Bay Area Reporter - July 6, 2006
Matthew S. Bajko, m.bajko@ebar.com
The foundation said on June 29 it had hired Judy Auerbach, Ph.D., as its new deputy executive director for science and public policy. She is leaving the Foundation for AIDS Research as vice president for public policy and program development and will begin her new role at SFAF in mid-September.
"I am honored and delighted to be joining the SF AIDS Foundation at this important time. There are exciting developments in novel HIV treatment and prevention strategies, and the SF AIDS Foundation can play a key role in translating those discoveries into practical use in communities still hard-hit by the epidemic," Auerbach said in a statement.
Auerbach, 49, will make $175,000 in the post. A straight woman in a long-term, non-married partnership, she is the second high-level staffer to join the AIDS foundation since it named Mark Cloutier as its executive director last spring. Steven Tierney became SFAF's deputy director of programs and services in December. Cloutier and Tierney are openly gay.

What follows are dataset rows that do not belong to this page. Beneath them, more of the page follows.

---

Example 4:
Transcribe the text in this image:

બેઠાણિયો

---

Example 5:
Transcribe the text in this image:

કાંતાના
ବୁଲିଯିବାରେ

"Dr. Auerbach's breadth of work at the National Institutes of Health as a social scientist, as well as her domestic and global policy successes at amfAR, makes her a great addition to the San Francisco AIDS Foundation. As the deputy executive director, Judy's passion and intellect will assist the foundation in its public policy efforts to focus on new HIV treatments and technologies such as microbicides, and cutting-edge prevention policy," said Cloutier in a statement announcing the hire.
Prior to joining amfAR Auerbach, a San Francisco native, directed AIDS behavioral and social science programs in the Office of AIDS Research at the National Institutes of Health. In 1998 under President Clinton she served as the assistant director for social and behavioral science in the White House Office of Science and Technology Policy.
Auerbach worked as a senior program officer at the Institute of Medicine of the National Academy of Sciences in the early 1990s, where she was also study director for the Committee on Substance Abuse and Mental Health Issues in AIDS Research. She co-edited that committee's 1994 report, "AIDS and Behavior: An Integrated Approach."
In 1986 Auerbach received her doctorate in sociology from the University of California, Berkeley. An author of a number of books and scholarly articles, she serves on many editorial boards and advisory groups.
Dr. Eric Goosby, chief executive officer and chief medical officer of the Pangaea Global AIDS Foundation, SFAF's international affiliate, said Auerbach's past leadership at NIH and amfAR and her prominence as a published social scientist and Washington policy maker will bolster SFAF's and Pangaea's lobbying efforts whether in San Francisco, Sacramento, Washington, D.C., or in the global arena.
"Dr. Auerbach knows the value of robust behavioral research data when developing innovative and sustainable programs targeting hard-to-reach populations affected by HIV," stated Goosby.